Often, studios will become more serious about offering kids’ classes when the studio owner’s own child reaches dancing age. Usually, this is great, because the quality and frequency of classes often increases because the owner is more personally invested. However, do keep your eye out for fairness. While it is extremely rare, I have seen studio owners sabotage other kids when their child dances in the same category. For example, they refuse to help other children with hairstyles and/or dresses and pay less attention to them during classes. This is rare, but you’ll want to be aware that it can happen. Every child dances at a different level and has a different degree of natural talent, so I would not  worry if personalized instruction is not spread equally thought the class. However, if the owner’s child gets all of the attention and you see that other children are left behind, that’s probably not a good sign.
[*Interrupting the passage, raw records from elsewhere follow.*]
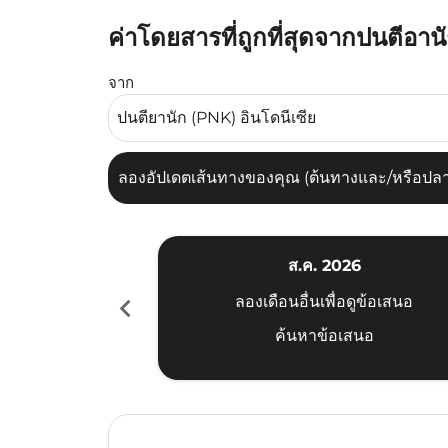
ค่าโดยสารที่ถูกที่สุดจากปนตีอาน
ลองอัปเดตเส้นทางของคุณ (ต้นทางและ/หรือปลายทาง
จาก
ลองอัปเดตเส้นทางของคุณ (ต้นทางและ/หรือปลายท
ส.ค. 2026
chevron_left
ลองเดือนอื่นเพื่อดูข้อเสนอ
ค้นหาข้อเสนอ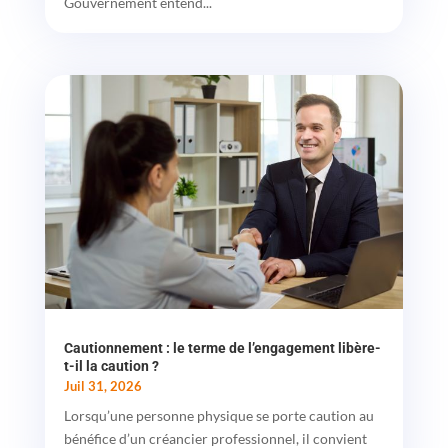
Gouvernement entend...
Cautionnement : le terme de l’engagement libère-
t-il la caution ?
Juil 31, 2026
Lorsqu’une personne physique se porte caution au
bénéfice d’un créancier professionnel, il convient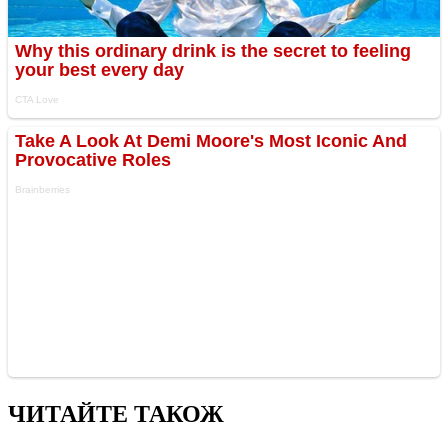
ЧИТАЙТЕ ТАКОЖ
Use your best judgment: your child shouldn’t be the class pet, but they also shouldn’t be neglected.

Much like the above suggestion, this recommendation might take you some time to observe after you’ve signed your child up for lessons. Most studios do not allow parents to sit in on lessons (it's often too distracting), however you should be able to see enough of the lessons to see how the instructor treats your kids(s). While you don’t want a bullshitter who only provides positive feedback, you also don’t want an asshole. Teachers should be firm, but kind. Telling your child when he/she is wrong and sometimes scolding them is appropriate and necessary. Name-calling, screaming, and demeaning is not. You child needs thick skin to be great, so don’t freak out if he/she receives negative feedback. However, if the instructor bullies any child in the class, it is time to find a new instructor.

Keep in mind that many European teachers primarily taught children before relocating to the United States, so they know what they’re doing. Aside from making sure children are being treated appropriately, the most important thing is trust your child’s instructor. They know what is best for your child, so always take their advice seriously. Good teachers with proven competitive records usually have your child’s best interest at heart, so trust their advice and direction.